Angeli e Demoni
«Mille saluti di paradiso a fratel Giosafat, abbiategli gran carità; ve lo raccomando più che me stesso e ditegli che preghi per me e che, quando andrà in Paradiso, baci la mano per me a Maria». Così scriveva da Roma S. Gaspare a fratel Sante Angelini, che stava a S. Felice.
«Fratel Giosafat, degno di tanta stima, fu uno dei primissimi laici, fratelli inservienti o coadiutori, di gran virtù, che lasciò nell'Istituto grande, odore di santità».
Da pochi giorni era stata aperta la prima Casa dell'Istituto a S. Felice quando, sull' imbrunire, un uomo sulla settantina, d'aspetto raccolto e dignitoso, suonò alla porta del vecchio Convento. Fu proprio Gaspare ad aprirgli e l'uomo, saputo chi egli fosse, gli si inginocchiò dinanzi, gli baciò la mano e lo implorò: «La fama di santità di questi Padri è giunta fino a noi nelle Marche; vi prego, padre santo, accoglietemi qui con voi, come vostro umile servo». Gaspare lo fissò un istante, l'abbracciò e disse: «Siate il benvenuto tra di noi, fratello, e Dio vi benedica». Il Fondatore aveva letto nella sua anima.
Infatti, fratel Giosafat Petrocchi, nato a S. Elpidio nelle Marche, allevati i figlioli e morta la sua ottima consorte, s'era dato all' apostolato tra le famiglie. «Era uomo di straordinaria pietà, di singolare innocenza, d'umiltà la più grande, di viva carità, semplice come una colomba». Insomma una di quelle anime candide che Dio ama e alle quali preferisce rivelarsi.
A S. Elpidio tutti sapevano che Giosafat dall' alto della terrazza della sua casa amava contemplare in preghiera la S. Casa di Loreto e che, nelle notti stellate, il Signore si compiaceva fargli vedere gli angeli, che dal cielo scendevano sul Santuario.
Il sant' uomo si presentava nelle case: il volto soave, i modi cortesi; la dolcezza della parola e la compostezza gli spalancavano tutte le porte. Com'era piacevole intrattenersi con quel vecchietto che sapeva radunare le famiglie, leggere buoni libri, raccontare storie delle vite dei santi e recitare con lui la corona del S. Rosario. E come sapeva cogliere il momento e la buona occasione per parlare in modo semplice e accorato dell'amore di Cristo e ricondurre a lui i peccatori!

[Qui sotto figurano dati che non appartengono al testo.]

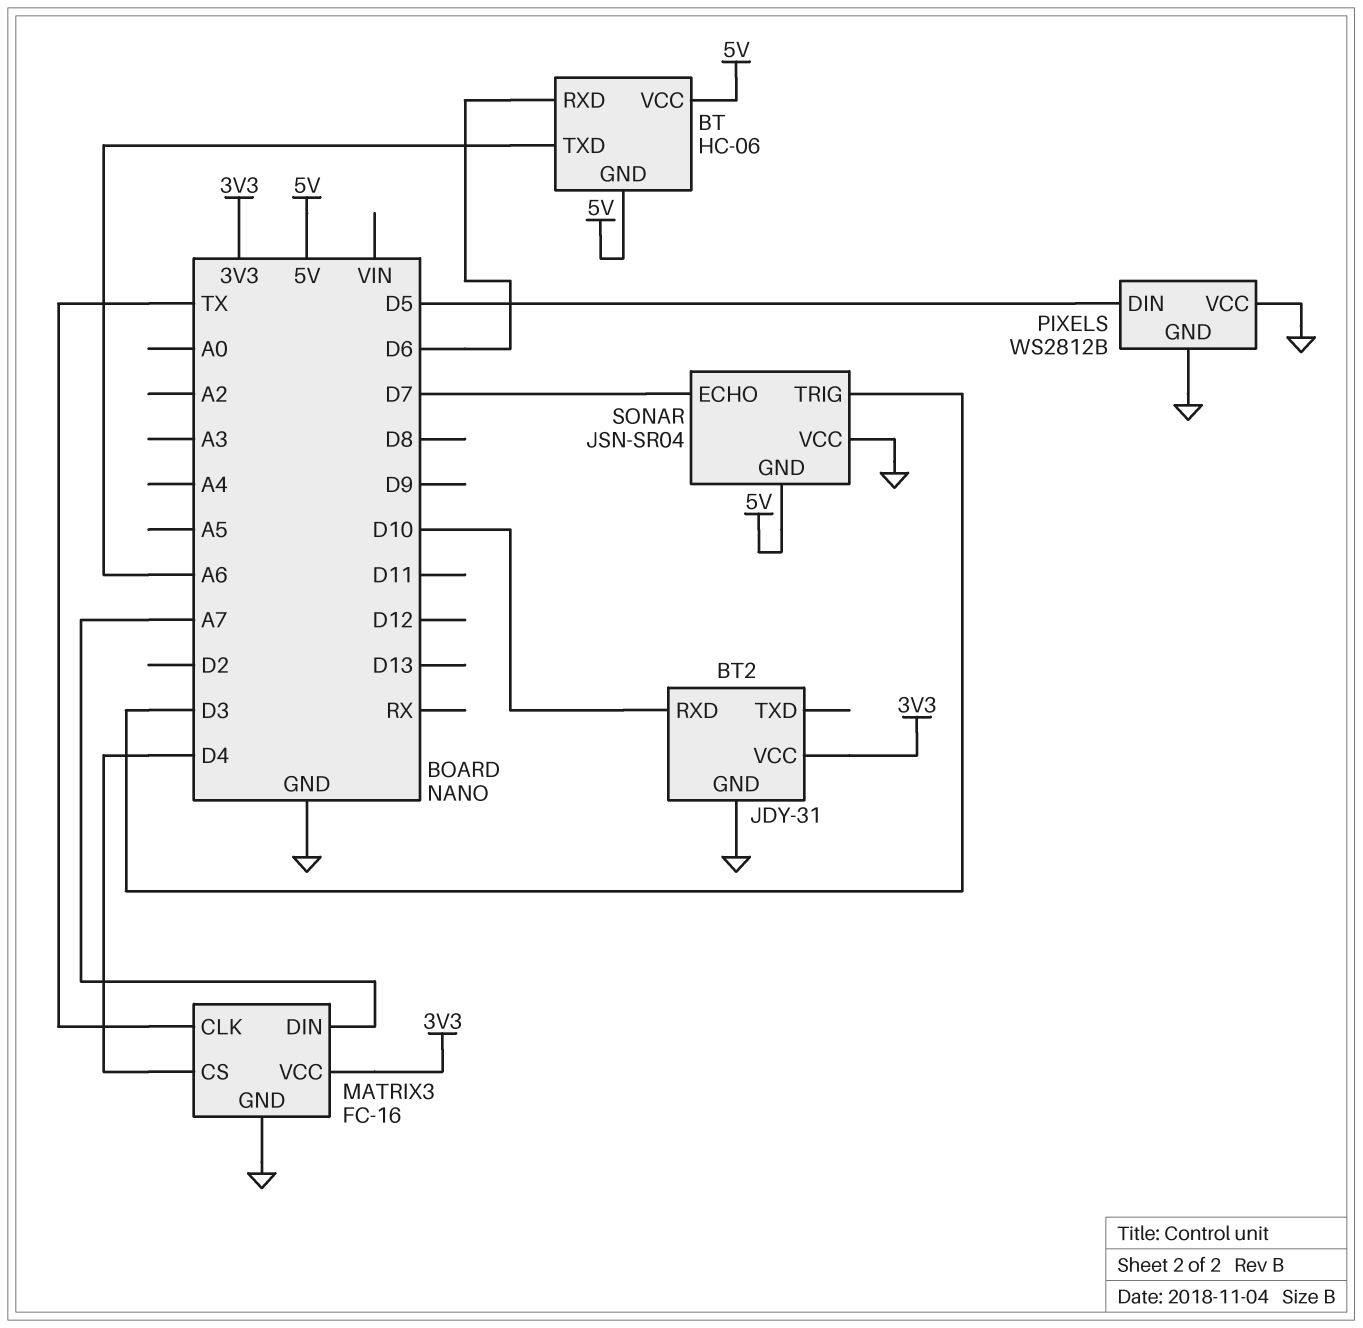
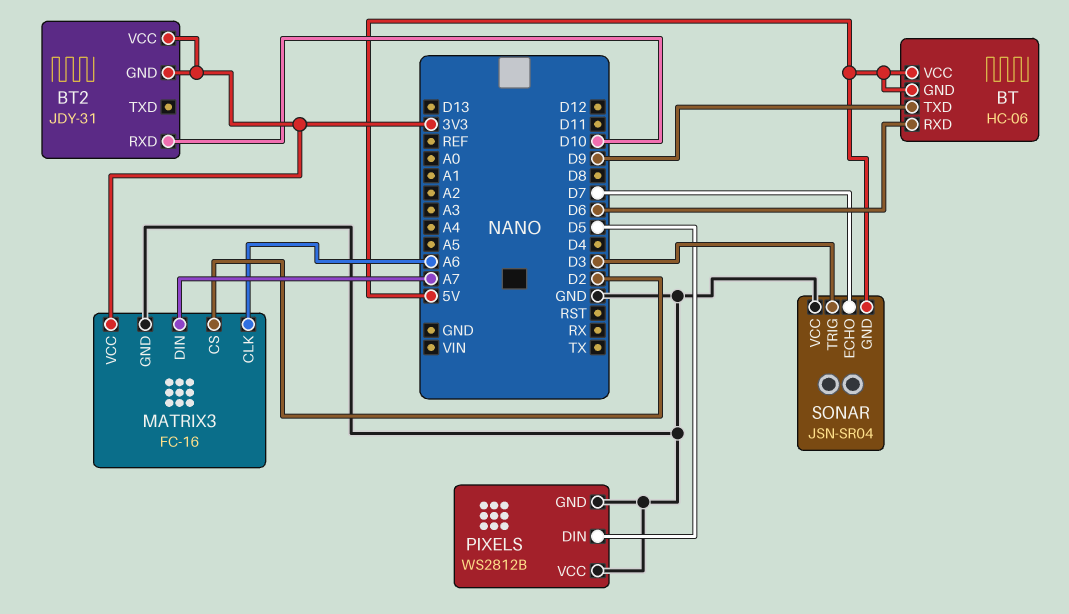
BT pin TXD: A6 -> D9
BT2 pin GND: GND -> 3V3
MATRIX3 pin CLK: TX -> A6
MATRIX3 pin CS: D4 -> D2

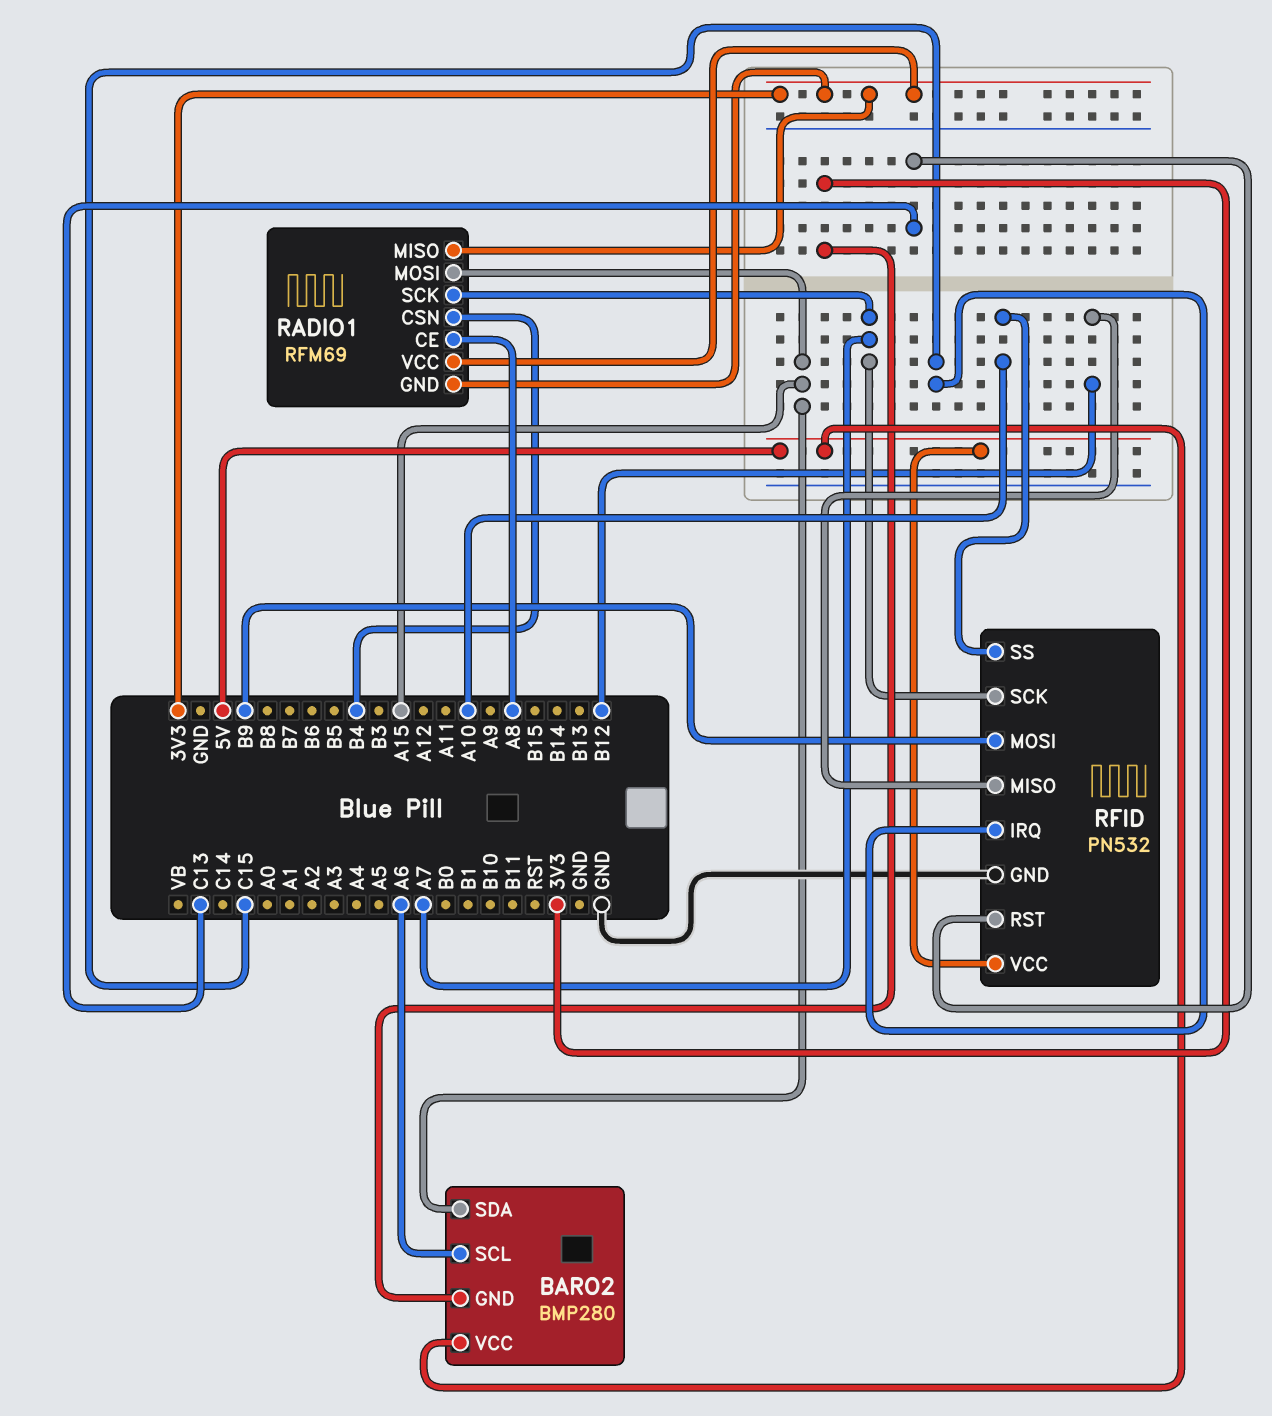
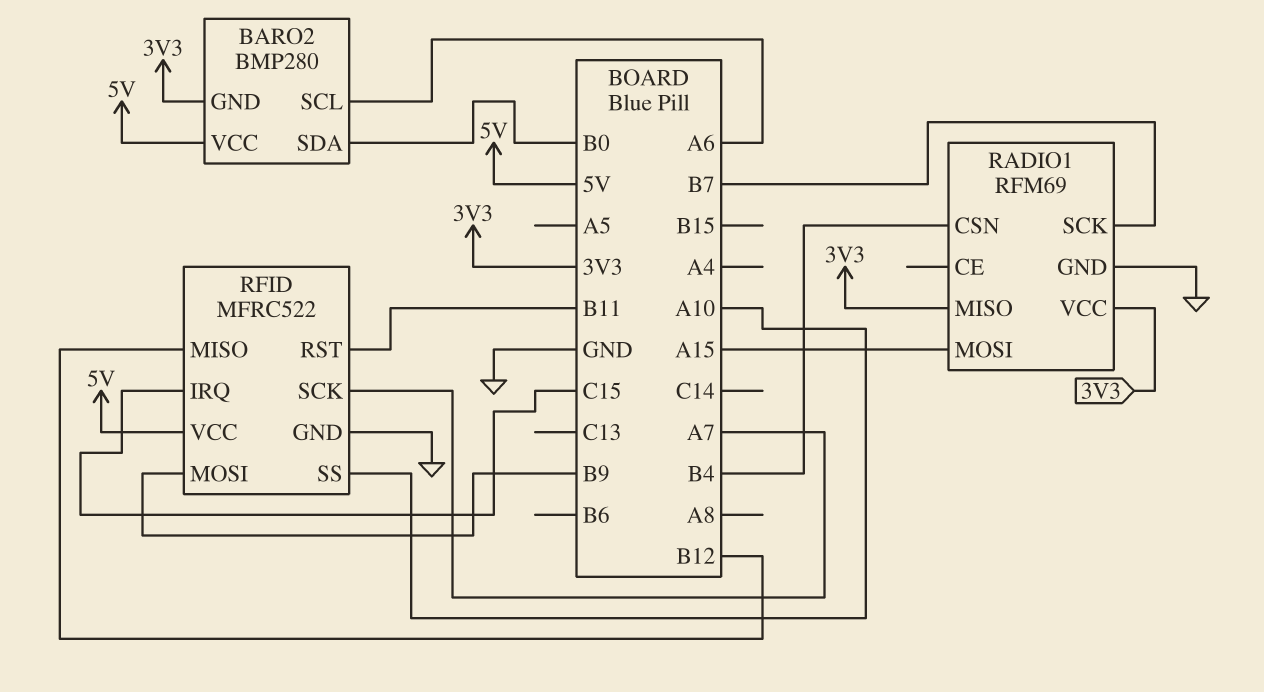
BARO2 pin SDA: A15 -> B0
RADIO1 pin CE: A8 -> none
RADIO1 pin GND: 3V3 -> GND
RADIO1 pin SCK: A7 -> B7
RFID: PN532 -> MFRC522
RFID pin RST: C13 -> B11

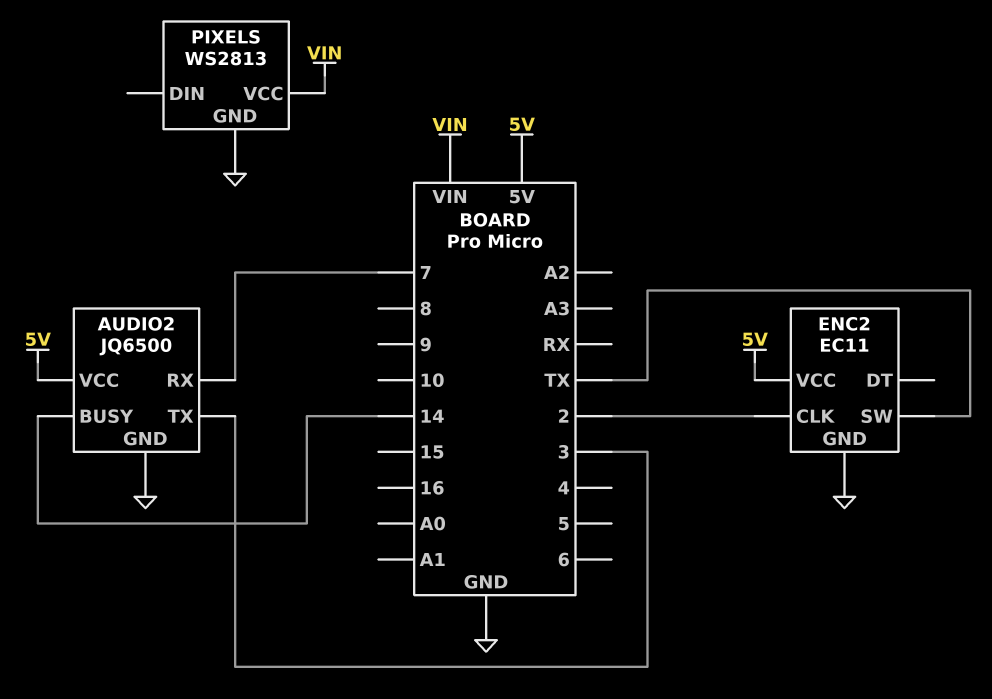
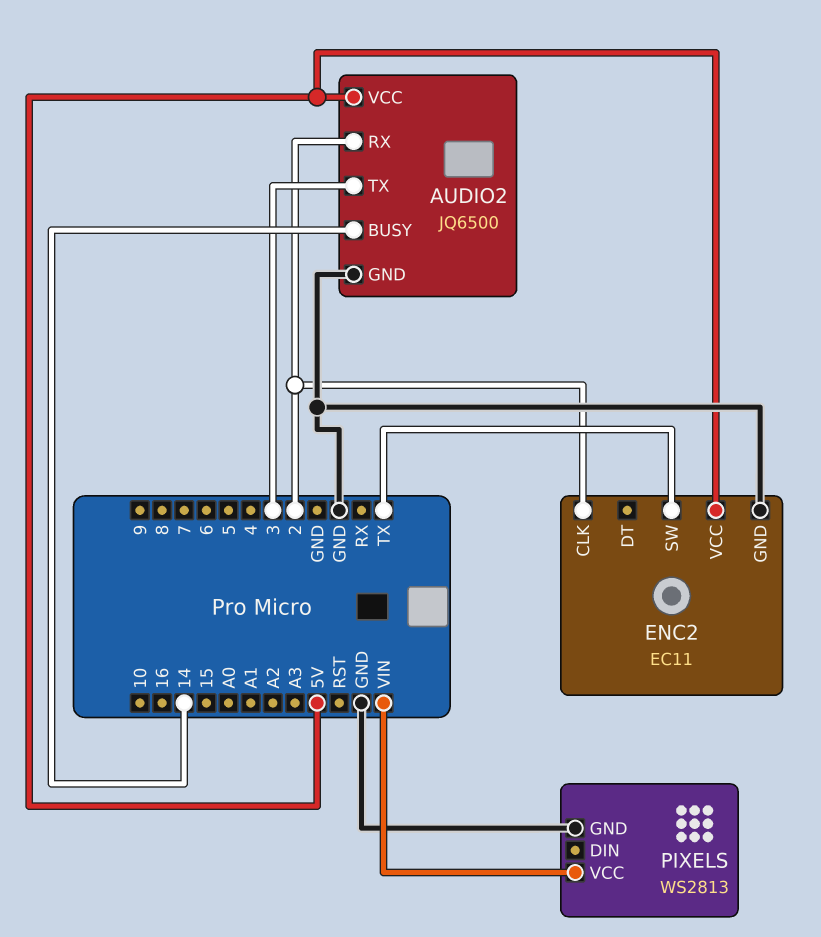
AUDIO2 pin RX: 7 -> 2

Eccolo a S. Felice. «Sebbene d'età avanzata - dice il Merlini - si prestava a tutti i servigi, girava per la questua, insegnava il catechismo ai fanciulli e ai suoi confratelli coadiutori, e passava lunghe ore e a volte intere notti, in preghiera. Chi non trovava in casa Giosafat, sapeva dove cercarlo: era sempre nascosto nella cripta della chiesa di S. Felice, raccolto in fervida preghiera».
«Purtroppo, Dio permettendo - dice sempre il Merlini - soffrì pure moltissimo per parte di alcuni dei nostri. Iddio voleva con quelle tribolazioni maturarlo ancor meglio per il Cielo. Egli però fu sempre paziente e tollerò con mirabile ilarità, senza mai portarne lagnanze ai superiori».
«Predisse - citiamo sempre il Merlini - ad altro fratello inserviente, sicuro di sé, che avrebbe invece abbandonato la Congregazione, e ad altro, tanto incerto e combattuto, che avrebbe perseverato fino alla morte. Esortava poi che nessuno si sbigottisse per l'Istituto quando era in difficoltà, perché ci avrebbe pensato la Vergine». «Soffrì pure non poco da parte del Maligno, che gli appariva sotto varie forme e spettri». Anche D. Camillo Rossi narra che a volte Giosafat gridava forte, come per mettere in fuga qualcosa di orribile. S'udiva, alla fine, un gran rumore per tutta la casa: era segno che Satana aveva perduto la battaglia.
Come sapeva quest'uomo di Dio nascondere le sue sofferenze! Soffrì ancora di più negli ultimi giorni. La sua morte, già da lui predetta con largo anticipo, fu preziosa davanti a Dio e agli uomini. Molti asserirono d'aver ricevuto grazie per sua intercessione. Sepolto nella cripta di S. Felice, dopo alcuni mesi il corpo fu trovato ancora intatto.
Quest'uomo, che passò la vita nell' amore di Dio e del prossimo, tra la visione di angeli e il tormento dei demoni, fu pianto a lungo da quelle buone popolazioni che dicevano inconsolabili: «Abbiamo perduto il nostro santo Fratello Giosafat!».